5
Feb
2011

Gorch Fock

Beim Stichwort „Gorch Fock“ schlagen derzeit die Wellen hoch, es geht in den Zeitungen um Drill und unmenschliche Behandlung von Offiziersschülern. Woran das Stichwort „Gorch Fock“ mich selbst erinnert, ist etwas Anderes.

Sagt jemand „Gorch Fock“, dann versetzt mich das zurück in die späten 60er, auf den Pausenhof unserer heutigen Bruchköbeler Haingartenschule (die damals noch nicht so hieß). Dort stand ich inmitten meiner Klassenkameraden, und wir spielten Quartett. Damals war es einige Sommer lang unter uns Buben „in“, Quartettspiele zu besitzen. Die gab es zum Beispiel beim Schenker zu kaufen.

Die Quartettspiele hatten Themen. Es gab Flugzeug-, Auto-, Rennwagenquartetts. Und natürlich auch Schiffsquartetts. Hier gab es für jedes einzelne Schiff eine Karte, auf der die wichtigsten Daten und ein Foto des jeweiligen Schiffes zu sehen waren. Eine der Karten zeigte die „Gorch Fock“. Dass „Gorch Fock“ der Name eines Seemannsdichters ist, wusste ich damals nicht. Für mich klang er immer ein bisschen sonderlich. Ich dachte damals, „Gorch“ sei ein schwedisches Wort für „Storch“, oder so.

Wie auch immer. Wir spielten das Spiel nicht nach den üblichen Quartettregeln. Das Quartettspiel auf dem Schulhof lief so: Man stand sich auf dem Schulhof gegenüber, jeder seine Hälfte der Karten in der Hand, und verglich die Karte, die man obenauf hatte, mit der Karte des Gegners.
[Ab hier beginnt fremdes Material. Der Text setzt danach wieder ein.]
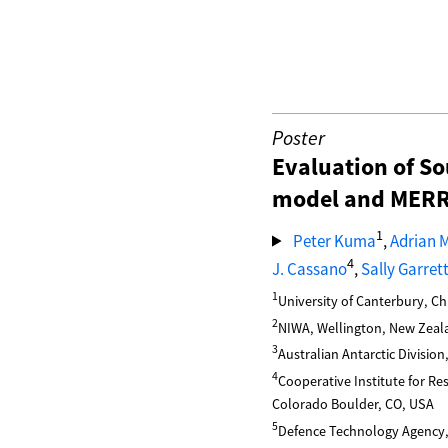
Poster
Evaluation of So
model and MERRA
1
Peter Kuma
,
Adrian 
4
J. Cassano
,
Sally Garret
1
University of Canterbury, C
2
NIWA, Wellington, New Zeal
3
Australian Antarctic Division
4
Cooperative Institute for R
Colorado Boulder, CO, USA
5
Defence Technology Agency,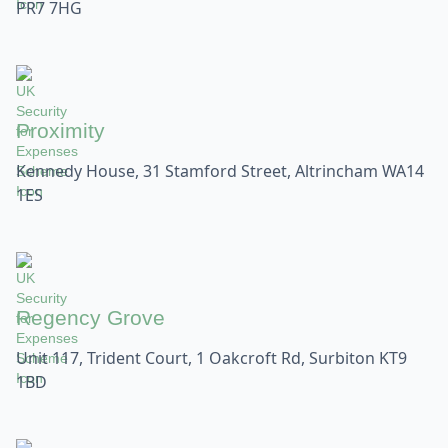
PR7 7HG
Proximity
Kennedy House, 31 Stamford Street, Altrincham WA14
1ES
Regency Grove
Unit 117, Trident Court, 1 Oakcroft Rd, Surbiton KT9
1BD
Wenn man „dran“ war, durfte man ansagen. Hatte man zum Beispiel ein U-Boot auf der Hand, war die Leistung das Entscheidende. Man sagte dann zum Beispiel: „1.200 PS!“ und gewann damit die Karte des Gegenüber. Der hatte nämlich vielleicht gerade eine chinesische Dschunke vor Augen, die bekanntlich nicht so viele PS zustande bringt. Man durfte anschließend, weil gewonnen, mit seiner nächsten Karte weiter fragen, konnte also wiederum bestimmen, welcher Wert stach. Gewonnen hatte, wer es am Ende schaffte, alle Karten des Gegners in Besitz zu nehmen.

Das Spiel wurde auf dem Schulhof ausschließlich von Buben gespielt, so weit ich mich erinnere. Was die Mädchen währenddessen gemacht haben, weiss ich nicht. In Bezug auf die Karte mit der „Gorch Fock“ drauf hegte ich immer gemischte Gefühle. Wurde man befragt, verlor man mit der „Gorch Fock“ meistens, denn die „Gorch Fock“ ist nun mal langsamer als die meisten Motorschiffe; sie kommt nur in Orkanen auf richtig viele PS. War man aber selbst mit dem Befragen dran, dann konnte man mit der „Gorch Fock“ gewinnen, indem man sagte. „Höhe: 45 Meter!“ In Bezug auf die Höhe war die Gorch Fock eine gute Karte, was natürlich mit den Segelmasten zu tun hat. Die meisten anderen Schiffe in den Quartetten waren niedriger.

Warum ich das alles erzähle? Nun, was ich sagen will, das ist, dass die „Gorch Fock“, über die heute überall berichtet wird, nicht meine „Gorch Fock“ ist. Meine „Gorch Fock“ war eine andere. Es wurde auf ihr nicht herumgebrüllt. Sie war 45 Meter hoch, ganz weiss und strahlend, und man konnte mit ihr ein Quartettspiel gewinnen, obwohl sie noch nicht mal die Schnellste gewesen ist.